А вслед на то же кресло не без труда забрался Милюков, тоже не слишком привыкший к таким упражнениям. Начал даже без обращения, не найдя ли его. Куда, голос его был не тот, да ещё для такой толпы. Павел Николаевич никогда в жизни не выступал перед простым народом, а только перед аудиториями академическими и парламентскими. Однако он топорщил усы решительно и поглядывал довольно смело на солдатский строй. И голосом прихрипшим настаивал:
– После того как власть выпала из рук наших врагов, её нужно взять в наши собственные руки. И это надо сделать немедленно, сегодня. Что же нужно сделать сегодня? – докторально спрашивал Милюков. – Для этого мы должны быть прежде всего организованными, едиными и подчинёнными единой власти.

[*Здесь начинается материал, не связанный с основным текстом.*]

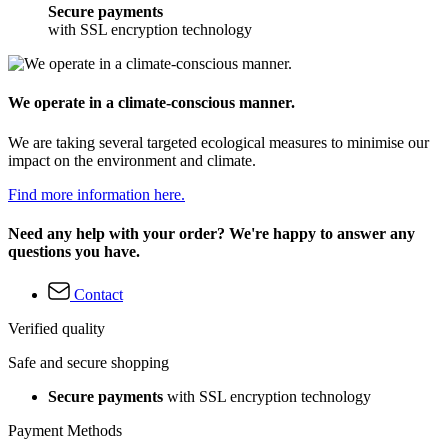
Secure payments
with SSL encryption technology
We operate in a climate-conscious manner.
We are taking several targeted ecological measures to minimise our
impact on the environment and climate.
Find more information here.
Need any help with your order? We're happy to answer any
questions you have.
Contact
Verified quality
Safe and secure shopping
Secure payments
with SSL encryption technology
Payment Methods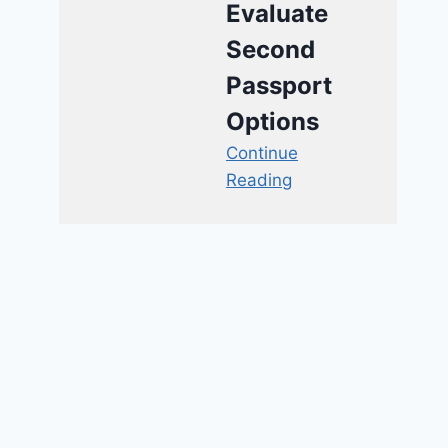
Evaluate
Second
Passport
Options
Continue
Reading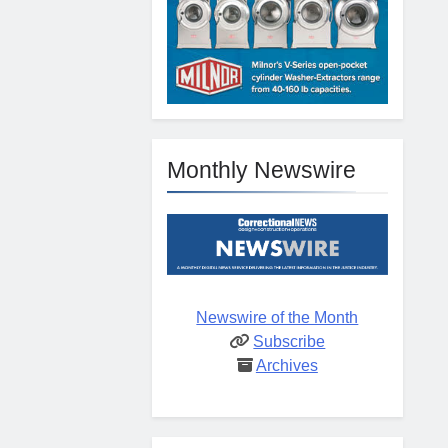
Monthly Newswire
Newswire of the Month
Subscribe
Archives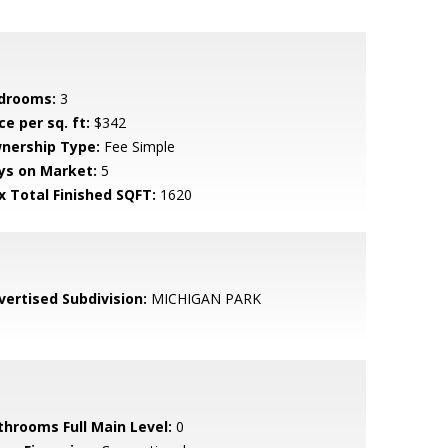
drooms:
3
ce per sq. ft:
$342
nership Type:
Fee Simple
ys on Market:
5
x Total Finished SQFT:
1620
vertised Subdivision:
MICHIGAN PARK
throoms Full Main Level:
0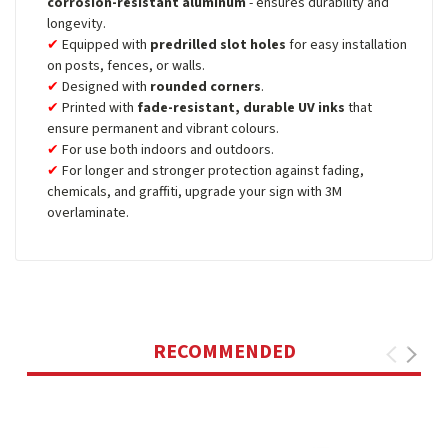
corrosion-resistant aluminum
- ensures durability and
longevity.
Equipped with
predrilled slot holes
for easy installation
on posts, fences, or walls.
Designed with
rounded corners
.
Printed with
fade-resistant, durable UV inks
that
ensure permanent and vibrant colours.
For use both indoors and outdoors.
For longer and stronger protection against fading,
chemicals, and graffiti, upgrade your sign with 3M
overlaminate.
RECOMMENDED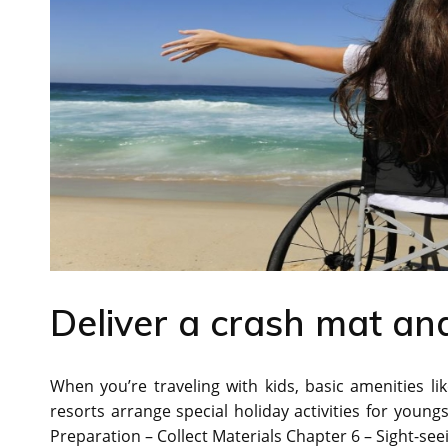
Deliver a crash mat and
When you’re traveling with kids, basic amenities li
resorts arrange special holiday activities for young
Preparation – Collect Materials Chapter 6 – Sight-see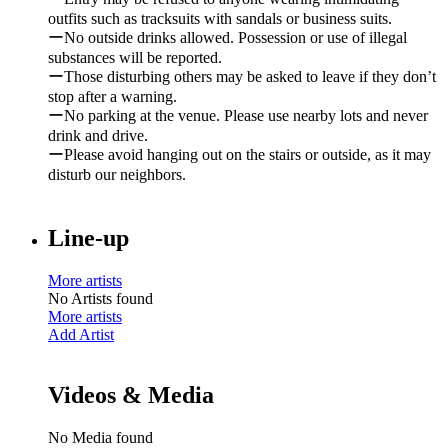
outfits such as tracksuits with sandals or business suits.
ーNo outside drinks allowed. Possession or use of illegal
substances will be reported.
ーThose disturbing others may be asked to leave if they don’t
stop after a warning.
ーNo parking at the venue. Please use nearby lots and never
drink and drive.
ーPlease avoid hanging out on the stairs or outside, as it may
disturb our neighbors.
Line-up
More artists
No Artists found
More artists
Add Artist
Videos & Media
No Media found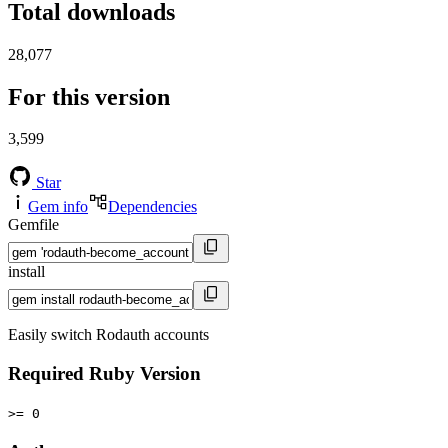
Total downloads
28,077
For this version
3,599
Star
Gem info
Dependencies
Gemfile
install
Easily switch Rodauth accounts
Required Ruby Version
>= 0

Неразборчивым проплытием его слова миновали строй. Ах, не умел он говорить в такой момент! Знал Шингарёв, как звучит его собственный голос, несравнимо убеждая всех ещё прежде слов. Кажется, дай говорить, он сейчас собрал бы сердечным касанием сочувствие всех солдат Петрограда и убедил бы их во всём, что нужно! Но он не был член Думского Комитета, да и в кадетской партии существовало довольно строгое чиноподчинение и разделение обязанностей.
– Такой властью является Временный Комитет Государственной Думы. Нужно подчиняться ему, а никакой другой власти! – очень настаивал перед солдатами строгий барин в крахмальном воротничке и очках. – Ибо двоевластие опасно и грозит нам распылением и раздроблением сил.